Neue Röhre für Nadelöhr Tauerntunnel

Die beiden Unglücke im Montblanc- und im Tauerntunnel waren der tragische Anlass für ein milliardenschweres Sanierungsprogramm für die Betonröhren auch und gerade in Österreich. Der Autobahnbetreiber Asfinag hat seitdem nach eigenen Angaben sechs Milliarden Euro in die Sicherheit der Tunnel investiert. Elf Jahre nach der tragischen Brandkatastrophe im Tauerntunnel wurde der Verkehr von der 35 Jahre alten Röhre in die neue umgeleitet.
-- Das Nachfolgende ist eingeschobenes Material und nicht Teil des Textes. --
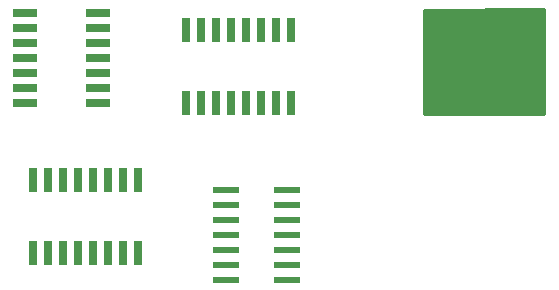
<source format=gtp>
G75*
%MOIN*%
%OFA0B0*%
%FSLAX25Y25*%
%IPPOS*%
%LPD*%
%AMOC8*
5,1,8,0,0,1.08239X$1,22.5*
%
%ADD10C,0.01600*%
%ADD11R,0.02600X0.08000*%
%ADD12R,0.08661X0.02362*%
%ADD13R,0.08000X0.02600*%
D10*
X0214000Y0129000D02*
X0214000Y0163000D01*
X0253500Y0163500D01*
X0253500Y0129000D01*
X0214000Y0129000D01*
X0214000Y0130381D02*
X0253500Y0130381D01*
X0253500Y0131979D02*
X0214000Y0131979D01*
X0214000Y0133578D02*
X0253500Y0133578D01*
X0253500Y0135176D02*
X0214000Y0135176D01*
X0214000Y0136775D02*
X0253500Y0136775D01*
X0253500Y0138373D02*
X0214000Y0138373D01*
X0214000Y0139972D02*
X0253500Y0139972D01*
X0253500Y0141570D02*
X0214000Y0141570D01*
X0214000Y0143169D02*
X0253500Y0143169D01*
X0253500Y0144768D02*
X0214000Y0144768D01*
X0214000Y0146366D02*
X0253500Y0146366D01*
X0253500Y0147965D02*
X0214000Y0147965D01*
X0214000Y0149563D02*
X0253500Y0149563D01*
X0253500Y0151162D02*
X0214000Y0151162D01*
X0214000Y0152760D02*
X0253500Y0152760D01*
X0253500Y0154359D02*
X0214000Y0154359D01*
X0214000Y0155957D02*
X0253500Y0155957D01*
X0253500Y0157556D02*
X0214000Y0157556D01*
X0214000Y0159154D02*
X0253500Y0159154D01*
X0253500Y0160753D02*
X0214000Y0160753D01*
X0214000Y0162351D02*
X0253500Y0162351D01*
D11*
X0083500Y0082400D03*
X0088500Y0082400D03*
X0093500Y0082400D03*
X0098500Y0082400D03*
X0103500Y0082400D03*
X0108500Y0082400D03*
X0113500Y0082400D03*
X0118500Y0082400D03*
X0118500Y0106600D03*
X0113500Y0106600D03*
X0108500Y0106600D03*
X0103500Y0106600D03*
X0098500Y0106600D03*
X0093500Y0106600D03*
X0088500Y0106600D03*
X0083500Y0106600D03*
X0134500Y0132400D03*
X0139500Y0132400D03*
X0144500Y0132400D03*
X0149500Y0132400D03*
X0154500Y0132400D03*
X0159500Y0132400D03*
X0164500Y0132400D03*
X0169500Y0132400D03*
X0169500Y0156600D03*
X0164500Y0156600D03*
X0159500Y0156600D03*
X0154500Y0156600D03*
X0149500Y0156600D03*
X0144500Y0156600D03*
X0139500Y0156600D03*
X0134500Y0156600D03*
D12*
X0147764Y0103500D03*
X0147764Y0098500D03*
X0147764Y0093500D03*
X0147764Y0088500D03*
X0147764Y0083500D03*
X0147764Y0078500D03*
X0147764Y0073500D03*
X0168236Y0073500D03*
X0168236Y0078500D03*
X0168236Y0083500D03*
X0168236Y0088500D03*
X0168236Y0093500D03*
X0168236Y0098500D03*
X0168236Y0103500D03*
D13*
X0105100Y0132500D03*
X0105100Y0137500D03*
X0105100Y0142500D03*
X0105100Y0147500D03*
X0105100Y0152500D03*
X0105100Y0157500D03*
X0105100Y0162500D03*
X0080900Y0162500D03*
X0080900Y0157500D03*
X0080900Y0152500D03*
X0080900Y0147500D03*
X0080900Y0142500D03*
X0080900Y0137500D03*
X0080900Y0132500D03*
M02*

</source>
Seit dem können doppelt so viele Autos pro Stunde die Radstädter Tauern überqueren. Außerdem gibt es keinen Gegenverkehr mehr, die Fahrt ist sicherer geworden. Politiker und Autobahnbetreiber bejubelten dies - aber nicht alle Probleme wurden gelöst, meinen Kritiker.

Die größten Tunnel-Katastrophen:

Mont-Blanc-Tunnel (1999): 

Die Röhre unter dem Montblanc-Massiv verbindet Frankreich mit Italien. Pro Tag fahren rund 5.000 Fahrzeuge hindurch. Am 24. März 1999 kommt es zur Katastrophe. Der Motor eines belgischen Lastwagens gerät in Brand, vermutlich wegen einer weggeworfenen Zigarettenkippe. Der Fahrer kann flüchten, doch viele Menschen sitzen hinter dem Laster in ihren Autos fest. 39 von ihnen verbrennen. Das Feuer wütet über 53 Stunden.

Tauern tunnel (1999): 

Er gehört zur Tauern-Autobahn A 10 Salzburg-Villach in Österreich. Am frühen Morgen des 29. Mai 1999 übermannt der Sekundenschlaf einen Lkw-Fahrer aus Oberösterreich. Der Laster, beladen mit 24 000 Lackspraydosen, rammt eine stehende Auto-Kolonne, die vor einer roten Ampel wartet. Feuer bricht aus, es entstehen Temperaturen von bis zu 1.200 Grad Celsius. Zwölf Menschen kommen in den Flammen um.

Gotthard (2001): 

Mit seinen 16,9 Kilometern unter dem Schweizer Berg-Massiv ist er der drittlängste Straßentunnel der Welt – und einer der gefährlichsten. In 30 Jahren ereigneten sich rund 900 Unfälle.

Der Schwerste geschah am 24. Oktober 2001: Zwei Lkw stießen zusammen und gerieten in Brand. Elf Menschen starben.

Bodensee (2005): 

Bei der Einfahrt in einen Tunnel der Bundesstraße 31 bei Eriskirch im Bodenseekreis gerät ein Auto am 25. Dezember 2005 ins Schleudern, prallt gegen ein entgegenkommendes Fahrzeug und rammt schließlich die Tunnelwand. Das Auto fängt sofort Feuer. Vier Menschen im Alter zwischen 18 und 23 Jahren verbrennen. Ein fünftes Opfer wird aus dem Wagen geschleudert und stirbt ebenfalls.